Recent research in our laboratory shows that CD4+ T cells express the β2 adrenergic receptor (β2-AR), and the sympathetic neurotransmitter norepinephrine regulates the function of T cells via β2-AR signaling. However, the immunoregulatory effect of β2-AR and its related mechanisms on rheumatoid arthritis is unknown. To explore the effects of β2-AR in collagen-induced arthritis (CIA) on the imbalance of T helper (Th) 17/ regulatory T (Treg) cells. In DBA1/J mice, collagen type II was injected intradermally at the tail base to prepare the CIA model. The specific β2-AR agonist, terbutaline (TBL), was administered intraperitoneally beginning on day 31 and continuing until day 47 after primary vaccination, twice a day. Magnetic beads were used to sort CD3+ T cells subsets from spleen tissues.

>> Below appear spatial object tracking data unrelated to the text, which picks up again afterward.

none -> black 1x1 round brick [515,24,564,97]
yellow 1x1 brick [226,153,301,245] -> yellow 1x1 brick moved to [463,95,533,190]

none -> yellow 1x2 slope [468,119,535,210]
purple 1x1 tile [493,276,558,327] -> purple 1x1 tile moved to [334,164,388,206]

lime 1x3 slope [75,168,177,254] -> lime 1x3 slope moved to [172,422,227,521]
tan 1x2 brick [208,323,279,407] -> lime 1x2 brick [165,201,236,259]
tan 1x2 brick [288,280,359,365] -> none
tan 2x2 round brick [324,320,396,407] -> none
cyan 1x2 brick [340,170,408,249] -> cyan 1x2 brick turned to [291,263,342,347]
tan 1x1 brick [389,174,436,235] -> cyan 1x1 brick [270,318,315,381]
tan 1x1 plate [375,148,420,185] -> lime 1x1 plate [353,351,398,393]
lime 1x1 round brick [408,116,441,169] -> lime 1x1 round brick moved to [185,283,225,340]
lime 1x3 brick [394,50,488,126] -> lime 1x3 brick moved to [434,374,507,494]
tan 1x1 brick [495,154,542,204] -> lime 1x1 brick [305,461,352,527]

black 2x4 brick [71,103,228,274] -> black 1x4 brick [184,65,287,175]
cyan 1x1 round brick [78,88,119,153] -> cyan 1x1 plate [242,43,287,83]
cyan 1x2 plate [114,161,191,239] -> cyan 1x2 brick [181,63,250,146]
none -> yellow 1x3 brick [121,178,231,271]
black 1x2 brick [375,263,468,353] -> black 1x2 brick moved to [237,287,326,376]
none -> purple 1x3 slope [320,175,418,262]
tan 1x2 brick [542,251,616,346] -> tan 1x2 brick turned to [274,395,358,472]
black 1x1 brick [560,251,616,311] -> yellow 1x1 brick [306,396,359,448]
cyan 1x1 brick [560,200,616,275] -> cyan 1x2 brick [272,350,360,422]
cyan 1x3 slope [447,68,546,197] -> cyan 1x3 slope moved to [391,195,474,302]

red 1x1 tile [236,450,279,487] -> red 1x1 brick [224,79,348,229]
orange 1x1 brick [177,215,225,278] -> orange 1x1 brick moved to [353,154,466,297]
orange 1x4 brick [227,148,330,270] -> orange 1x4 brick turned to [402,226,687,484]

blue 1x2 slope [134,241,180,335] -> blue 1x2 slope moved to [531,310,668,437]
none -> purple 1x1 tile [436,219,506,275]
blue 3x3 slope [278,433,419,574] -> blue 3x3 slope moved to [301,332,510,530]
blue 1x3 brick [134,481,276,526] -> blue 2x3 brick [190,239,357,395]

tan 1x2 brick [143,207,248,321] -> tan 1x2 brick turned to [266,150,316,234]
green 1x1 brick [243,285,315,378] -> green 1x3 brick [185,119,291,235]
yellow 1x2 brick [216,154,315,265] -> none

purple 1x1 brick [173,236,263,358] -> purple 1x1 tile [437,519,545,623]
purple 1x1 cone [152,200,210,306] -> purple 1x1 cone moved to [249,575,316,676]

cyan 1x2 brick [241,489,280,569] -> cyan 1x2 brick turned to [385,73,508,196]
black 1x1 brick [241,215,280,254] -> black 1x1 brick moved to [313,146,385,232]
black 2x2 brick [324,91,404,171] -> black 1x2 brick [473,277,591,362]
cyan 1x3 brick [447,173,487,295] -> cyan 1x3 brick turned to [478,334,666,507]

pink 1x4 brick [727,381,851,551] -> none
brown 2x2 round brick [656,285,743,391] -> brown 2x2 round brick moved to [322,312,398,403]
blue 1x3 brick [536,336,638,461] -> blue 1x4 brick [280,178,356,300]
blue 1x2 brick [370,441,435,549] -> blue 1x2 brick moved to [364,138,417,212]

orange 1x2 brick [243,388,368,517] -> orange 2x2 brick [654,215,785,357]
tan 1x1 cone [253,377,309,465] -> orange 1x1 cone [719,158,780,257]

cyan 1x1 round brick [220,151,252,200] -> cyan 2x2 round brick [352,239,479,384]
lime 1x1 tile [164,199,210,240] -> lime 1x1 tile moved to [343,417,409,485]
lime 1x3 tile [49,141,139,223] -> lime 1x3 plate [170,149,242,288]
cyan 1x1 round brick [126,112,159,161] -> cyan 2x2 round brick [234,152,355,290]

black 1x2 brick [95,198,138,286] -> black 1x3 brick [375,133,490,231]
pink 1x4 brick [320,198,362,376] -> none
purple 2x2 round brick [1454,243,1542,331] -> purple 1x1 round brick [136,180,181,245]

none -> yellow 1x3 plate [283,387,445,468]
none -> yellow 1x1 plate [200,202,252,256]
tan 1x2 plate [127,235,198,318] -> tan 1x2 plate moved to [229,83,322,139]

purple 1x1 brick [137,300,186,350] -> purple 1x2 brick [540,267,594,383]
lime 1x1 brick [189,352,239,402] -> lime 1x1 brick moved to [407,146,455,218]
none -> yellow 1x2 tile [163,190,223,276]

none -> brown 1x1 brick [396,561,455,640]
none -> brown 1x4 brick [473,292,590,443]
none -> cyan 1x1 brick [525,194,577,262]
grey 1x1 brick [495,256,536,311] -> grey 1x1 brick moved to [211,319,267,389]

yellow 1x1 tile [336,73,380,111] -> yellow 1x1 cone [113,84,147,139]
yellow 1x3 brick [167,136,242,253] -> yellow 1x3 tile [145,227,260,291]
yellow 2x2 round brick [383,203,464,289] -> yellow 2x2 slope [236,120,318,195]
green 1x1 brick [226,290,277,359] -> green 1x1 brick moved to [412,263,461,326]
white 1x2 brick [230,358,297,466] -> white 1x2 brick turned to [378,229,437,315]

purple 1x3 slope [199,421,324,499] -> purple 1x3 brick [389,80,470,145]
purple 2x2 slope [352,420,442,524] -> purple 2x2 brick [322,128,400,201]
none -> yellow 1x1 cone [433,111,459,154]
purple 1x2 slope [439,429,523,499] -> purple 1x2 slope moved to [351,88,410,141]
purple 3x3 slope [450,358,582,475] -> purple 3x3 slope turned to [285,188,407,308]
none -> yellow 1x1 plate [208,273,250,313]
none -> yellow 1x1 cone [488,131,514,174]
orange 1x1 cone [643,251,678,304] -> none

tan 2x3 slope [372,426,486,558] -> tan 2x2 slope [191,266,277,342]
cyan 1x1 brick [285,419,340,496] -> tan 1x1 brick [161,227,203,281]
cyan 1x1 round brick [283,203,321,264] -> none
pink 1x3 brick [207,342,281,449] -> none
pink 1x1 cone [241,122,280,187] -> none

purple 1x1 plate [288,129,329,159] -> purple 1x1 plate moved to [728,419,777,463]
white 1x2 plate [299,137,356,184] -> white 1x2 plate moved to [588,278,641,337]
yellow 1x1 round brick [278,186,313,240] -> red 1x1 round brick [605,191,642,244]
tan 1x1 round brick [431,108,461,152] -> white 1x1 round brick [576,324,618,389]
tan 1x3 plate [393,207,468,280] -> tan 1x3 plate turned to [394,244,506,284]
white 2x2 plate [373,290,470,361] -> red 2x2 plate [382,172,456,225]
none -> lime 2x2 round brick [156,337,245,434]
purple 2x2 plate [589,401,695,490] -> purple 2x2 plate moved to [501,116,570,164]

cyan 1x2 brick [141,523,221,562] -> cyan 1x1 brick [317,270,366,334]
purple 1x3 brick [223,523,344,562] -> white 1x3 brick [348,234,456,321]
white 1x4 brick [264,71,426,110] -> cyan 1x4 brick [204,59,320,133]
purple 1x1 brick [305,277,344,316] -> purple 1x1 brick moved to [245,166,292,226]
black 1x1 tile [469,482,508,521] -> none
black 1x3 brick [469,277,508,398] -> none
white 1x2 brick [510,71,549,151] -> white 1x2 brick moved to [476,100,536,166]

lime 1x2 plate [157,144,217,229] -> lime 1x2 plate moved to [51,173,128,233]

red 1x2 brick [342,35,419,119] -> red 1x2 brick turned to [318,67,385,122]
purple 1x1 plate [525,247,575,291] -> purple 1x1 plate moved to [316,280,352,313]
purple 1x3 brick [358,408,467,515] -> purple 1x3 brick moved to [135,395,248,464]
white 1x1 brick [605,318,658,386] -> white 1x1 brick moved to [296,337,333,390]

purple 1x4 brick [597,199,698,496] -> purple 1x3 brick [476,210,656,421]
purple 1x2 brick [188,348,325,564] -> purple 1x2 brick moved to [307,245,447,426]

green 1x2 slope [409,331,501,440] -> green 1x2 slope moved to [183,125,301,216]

In vivo, β2-AR agonist TBL alleviated arthritis symptoms in the CIA mice including histopathology of the ankle joints, four limbs’ arthritis score, the thickness of ankle joints, and rear paws. After TBL treatment, in the ankle joints, the levels of proinflammatory factors (IL-17/22) notably decreased and the levels of immunosuppressive factors (IL-10/TGF-β) significantly increased. In vitro, ROR-γt protein expression, Th17 cell number, mRNA expression and the releasing of IL-17/22 from CD3+ T cells reduced following TBL administration. Moreover, TBL enhanced the anti-inflammatory responses of Treg cells. These results suggest that β2-AR activation exerts anti-inflammatory effects through the amelioration of Th17/Treg imbalance in the CIA disease.